I keep having these life-changing, revelational ephiphanies, and then forgetting all about them a few hours later. Ever since I chucked the TV, I’ve been doing this more often. I guess I used to feel like part of the big NBC family, and I never tried to quantify things beyond that. Now… don’t get freaked out when I dig out all of the Zen books and start babbling about koans or ideal society models or whatever.

I drank the last of my high-octane, paint-stripping tea last night. Actually I didn’t drink the last half-glass because it looked like it housed an entire ecosystem of various debris and rubble. I’m hoping my body will now return to normal, or maybe it’ll take a few days of DTs and heavy withdrawl first.

If I keep listening to this Coltrane box set, I’m going to want to buy a tenor sax, and I’ll try to learn how to play for three weeks, tops. I wish I had a job where I had to sleep in my clothes and run down the tarmac at the sound of an alarm to get the bombers in the air within the 10 minutes it takes the Russian ICBMs to reach the base. I wish everyone had to take standardized achievement tests every 3 years, so people would brag about what they know about now, instead of what they knew about a long time ago. I wish the UN passed a standardized toilet treaty, so I could go anywhere in the world and find a good toilet. I wonder if a hang-glider would work from a 7-story apartment building. I wish I liked the taste of wine as much as I liked the cool looking bottles. I think about Jack Kerouac buying a jug of port and dragging it to Allen Ginsberg’s reading of Howl, or Bukowski drinking back some red in his shithole apartment while banging out the poems on his typer. Plastic two-liter bottles of Sprite don’t have the same aesthetic appeal.
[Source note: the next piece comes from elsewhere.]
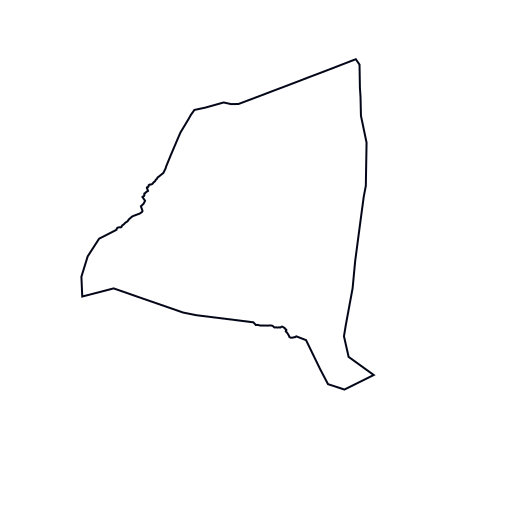 Naran, Sühbaatar, Mongolia (Natural Earth projection), rotated 155°
{"feature_id": "93677404B66780869720119", "entity_name": "Naran", "entity_type": "district", "adm_level": 2, "iso_a3": "MNG", "parent_name": "Mongolia", "parent_adm1": "Sühbaatar", "projection": "natural_earth1", "projection_center": [113.793, 45.123], "detail": "fine", "context": "isolated", "style": "outline", "palette": "ink", "viewbox_px": 512, "rotation_deg": 155, "n_neighbors": 0, "source": "geoboundaries", "source_scale": "gbopen_adm2", "svg_char_len": 3350}
<svg xmlns="http://www.w3.org/2000/svg" viewBox="0 0 512 512"><g transform="rotate(155 256 256)"><path d="M199.6,98.4L214.7,125.4L210.2,146.1L203.7,155.6L182.1,185.9L168.2,209.6L149.0,239.7L133.3,264.2L126.8,273.2L107.9,312.0L101.6,338.8L94.0,356.1L90.8,364.4L81.3,385.7L82.4,392.2L97.5,393.2L115.1,394.4L132.6,395.7L143.3,396.4L171.7,398.5L193.7,400.1L205.6,401.0L207.7,401.2L214.4,404.2L220.4,408.8L239.2,411.9L250.1,414.4L255.4,411.4L259.3,408.6L263.0,406.1L272.2,399.9L274.6,397.8L290.3,383.7L299.5,375.2L300.9,373.6L304.9,370.4L310.3,369.1L310.6,369.0L310.9,368.9L311.3,368.9L311.5,368.9L311.8,368.8L312.0,368.7L312.4,368.5L312.6,368.3L312.8,368.1L313.0,368.0L313.1,367.9L313.3,367.8L313.5,367.7L313.9,367.6L314.1,367.6L314.3,367.5L314.6,367.4L314.9,367.2L315.1,367.1L315.4,366.8L315.6,366.7L315.9,366.5L316.0,366.4L316.4,366.3L316.7,366.3L316.8,366.3L317.0,366.2L317.4,366.0L317.7,366.0L317.9,365.9L318.0,365.9L318.3,365.7L318.5,365.6L318.8,365.4L319.1,365.3L319.5,365.2L319.9,365.1L320.1,365.1L320.3,365.1L320.6,365.2L320.8,365.2L321.2,365.2L321.4,365.3L321.8,365.4L322.0,365.6L322.3,365.7L322.5,365.7L323.0,365.6L323.3,365.5L323.5,365.4L323.6,365.1L323.7,364.9L323.8,364.7L324.1,364.4L324.4,364.3L324.7,364.2L324.9,364.1L325.1,364.2L325.4,364.2L325.5,364.3L325.8,364.3L325.9,364.2L326.0,364.1L326.2,363.8L326.2,363.5L326.2,363.2L326.2,362.8L326.2,361.8L326.3,361.6L326.4,360.6L326.5,360.6L327.1,360.6L327.6,360.5L327.8,360.5L328.2,360.4L328.6,360.3L328.8,360.3L329.0,360.2L329.3,360.0L329.5,359.9L329.8,359.8L330.3,359.9L330.5,359.9L330.8,359.8L330.9,359.7L331.0,359.6L331.2,359.3L331.2,359.0L331.3,358.7L331.4,358.4L331.5,358.2L331.8,357.9L332.0,357.8L332.2,357.7L332.5,357.7L332.8,357.7L333.7,357.6L333.9,357.6L334.0,357.5L333.2,352.9L335.8,350.9L339.3,349.7L339.8,344.8L340.6,344.1L343.4,343.6L349.7,344.1L350.0,344.1L350.7,344.1L351.3,344.1L351.8,344.1L352.4,343.9L353.1,343.7L353.7,343.5L354.0,343.4L354.3,343.3L354.5,343.3L355.0,343.2L355.4,343.0L356.0,342.8L356.4,342.5L357.0,342.2L357.4,341.9L357.7,341.8L358.2,341.7L358.5,341.6L358.8,341.6L359.5,341.5L359.8,341.5L360.2,341.4L360.6,341.3L361.1,341.1L361.6,340.9L362.1,340.7L362.5,340.6L362.9,340.5L363.4,340.4L364.0,340.3L364.3,340.2L364.5,340.1L364.8,340.0L365.0,339.9L365.2,339.7L365.4,339.5L365.5,339.3L365.7,339.2L365.9,339.1L366.3,339.1L366.6,339.2L367.0,339.4L367.5,339.7L367.7,339.8L368.3,339.9L368.9,340.1L369.3,340.1L369.6,340.1L369.8,340.1L370.0,339.9L370.3,339.8L370.8,339.5L371.0,339.3L371.2,339.1L371.3,338.9L371.4,338.7L371.5,338.7L390.9,338.0L408.7,326.8L423.0,311.0L430.6,292.7L398.7,286.8L375.7,264.4L346.0,235.6L335.3,227.7L286.4,197.0L285.3,193.5L283.6,192.9L281.6,191.2L279.7,190.3L277.9,189.5L274.9,188.0L273.6,187.5L272.3,187.0L271.2,186.3L270.7,185.9L270.2,185.1L269.8,184.1L269.6,183.6L269.3,183.3L268.3,183.0L267.8,182.8L267.1,182.2L265.2,181.6L264.6,181.1L264.2,180.9L263.6,181.0L263.0,181.1L262.6,181.1L262.2,181.0L261.6,180.4L261.2,179.5L260.7,179.0L260.4,178.5L260.4,177.9L260.3,177.5L260.2,177.2L259.8,176.7L259.7,176.4L259.7,176.1L259.9,175.9L260.6,175.6L260.9,175.1L260.8,174.7L260.4,174.0L260.1,172.2L260.0,171.3L259.9,170.5L259.8,169.6L260.0,168.7L259.2,167.4L257.8,166.7L256.8,166.4L255.6,166.3L255.1,165.9L254.5,165.9L253.5,166.2L246.2,158.6L245.7,126.8L244.9,109.4L232.3,97.6L199.6,98.4Z" fill="none" stroke="#020617" stroke-width="2"/></g></svg>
Do chambermaids listen to chamber music?

06/11/98 22:32

I fell asleep after work - the thick, compressed sleep where it feels like you went through a weeks’ worth of REM sleep in an hour, and it takes a while to regain consciousness. Virginia Lore called, and we got into a long and 100% right-on discussion about relationships and, more specifically, my situation and my past. I’ve come to value the fact that my conversations with Virginia always fire on all 8 cylinders at high speed, and I can tell her a lot of weird stuff without freaking her out. I wish I could give you an example, but by definition, I can’t. Anyway, interesting talk, and now it’s going on 11 and I’m eating Burger King.

Was Burger Chef a Midwest-only thing, or did they have them nationwide? I remember really liking their hamburgers as a kid, and they had some kick-ass happy meals. If I remember correctly, they must’ve went under around 1980.

I’ve decided to put a bunch of useless facts [Long dead, sorry] about myself on my web page. I think I’m going to work on those more.